Implementation:NVIDIA TransformerEngine JAX Permutation
| Field | Value |
|---|---|
| Sources | TransformerEngine |
| Domains | Deep_Learning, JAX |
| Last Updated | 2026-02-07 14:00 GMT |
Overview
Provides high-level token dispatch and combine operations for Mixture-of-Experts (MoE) models, handling token routing to experts with proper automatic differentiation support.
Description
token_dispatch scatters tokens to their designated experts based on a routing map, computing row ID maps internally and optionally padding for alignment. token_combine gathers tokens back from experts, merging with routing probabilities. Both functions use jax.custom_vjp for correct gradient flow -- dispatch's backward is an unpermute, and combine's backward is a permute. The underlying operations delegate to Triton-based permutation kernels (permute_with_mask_map, unpermute_with_mask_map). sort_chunks_by_index reorders expert chunks for optimized processing. Supports fused padding/unpadding for alignment requirements.

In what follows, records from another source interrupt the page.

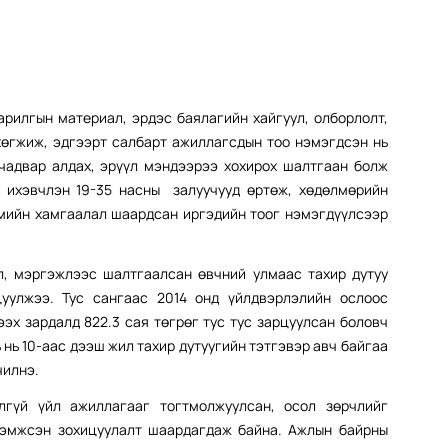
рилгын материал, эрдэс баялагийн хайгуул, олборлолт,
 хөгжиж, эдгээрт салбарт ажиллагсдын тоо нэмэгдсэн нь
 чадвар алдах, эрүүл мэндээрээ хохирох шалтгаан болж
д ихэвчлэн 19-35 насны залуучууд өртөж, хөдөлмөрийн
мийн хамгаалал шаардсан иргэдийн тоог нэмэгдүүлсээр
л, мэргэжлээс шалтгаалсан өвчний улмаас тахир дутуу
цуулжээ. Тус сангаас 2014 онд үйлдвэрлэлийн ослоос
ээх зардалд 822.3 сая төгрөг тус тус зарцуулсан боловч
ь нь 10-аас дээш жил тахир дутуугийн тэтгэвэр авч байгаа
чилнэ.
лгүй үйл ажиллагааг тогтмолжуулсан, осол зөрчлийг
дэмжсэн зохицуулалт шаардагдаж байна. Ажлын байрны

This is essential infrastructure for MoE transformer architectures, providing the differentiable token routing layer that connects the router's decisions to the actual expert computation with JIT-compatible fixed output shapes.
Usage
Use this module when implementing Mixture-of-Experts routing in JAX transformer models. token_dispatch and token_combine provide the standard dispatch/combine pattern used before and after expert computation.
Code Reference
Source Location
- Repository
NVIDIA/TransformerEngine- File
transformer_engine/jax/permutation.py- Lines
- 1--648
Signature
def token_dispatch(
inp: jnp.ndarray,
routing_map: jnp.ndarray,
num_out_tokens: int,
probs: Optional[jnp.ndarray] = None,
align_size: Optional[int] = None,
) -> Tuple[jnp.ndarray, Optional[jnp.ndarray], jnp.ndarray, Optional[jnp.ndarray], jnp.ndarray]: ...
def token_combine(
inp: jnp.ndarray,
row_id_map: jnp.ndarray,
merging_probs: Optional[jnp.ndarray] = None,
pad_offsets: Optional[jnp.ndarray] = None,
) -> jnp.ndarray: ...
def sort_chunks_by_index(
inp: jnp.ndarray,
split_sizes: jnp.ndarray,
sorted_indices: jnp.ndarray,
) -> Tuple[jnp.ndarray, jnp.ndarray]: ...
Import
from transformer_engine.jax.permutation import token_dispatch, token_combine, sort_chunks_by_index
I/O Contract
Inputs
| Name | Type | Required | Description |
|---|---|---|---|
| inp | jnp.ndarray |
Yes | Input token tensor of shape [num_tokens, hidden_size] |
| routing_map | jnp.ndarray |
Yes | Boolean routing map of shape [num_tokens, num_experts] |
| num_out_tokens | int |
Yes | Number of output tokens after dispatch |
| probs | Optional[jnp.ndarray] |
No | Routing probabilities for weighted combine |
| align_size | Optional[int] |
No | Padding alignment size |
Outputs
| Name | Type | Description |
|---|---|---|
| dispatched_tokens | jnp.ndarray |
Tokens dispatched to experts |
| merging_probs | Optional[jnp.ndarray] |
Probabilities for token combining |
| row_id_map | jnp.ndarray |
Mapping of token positions for combining |
| pad_offsets | Optional[jnp.ndarray] |
Padding offsets for unpadding |
| expert_offsets | jnp.ndarray |
Per-expert token count offsets |
Usage Examples
from transformer_engine.jax.permutation import token_dispatch, token_combine
# Dispatch tokens to experts
dispatched, probs_out, row_id_map, pad_offsets, expert_offsets = token_dispatch(
inp=tokens,
routing_map=routing_decisions,
num_out_tokens=total_expert_capacity,
probs=routing_probs,
)
# Run expert computation...
expert_output = run_experts(dispatched, expert_offsets)
# Combine tokens back
output = token_combine(expert_output, row_id_map, probs_out, pad_offsets)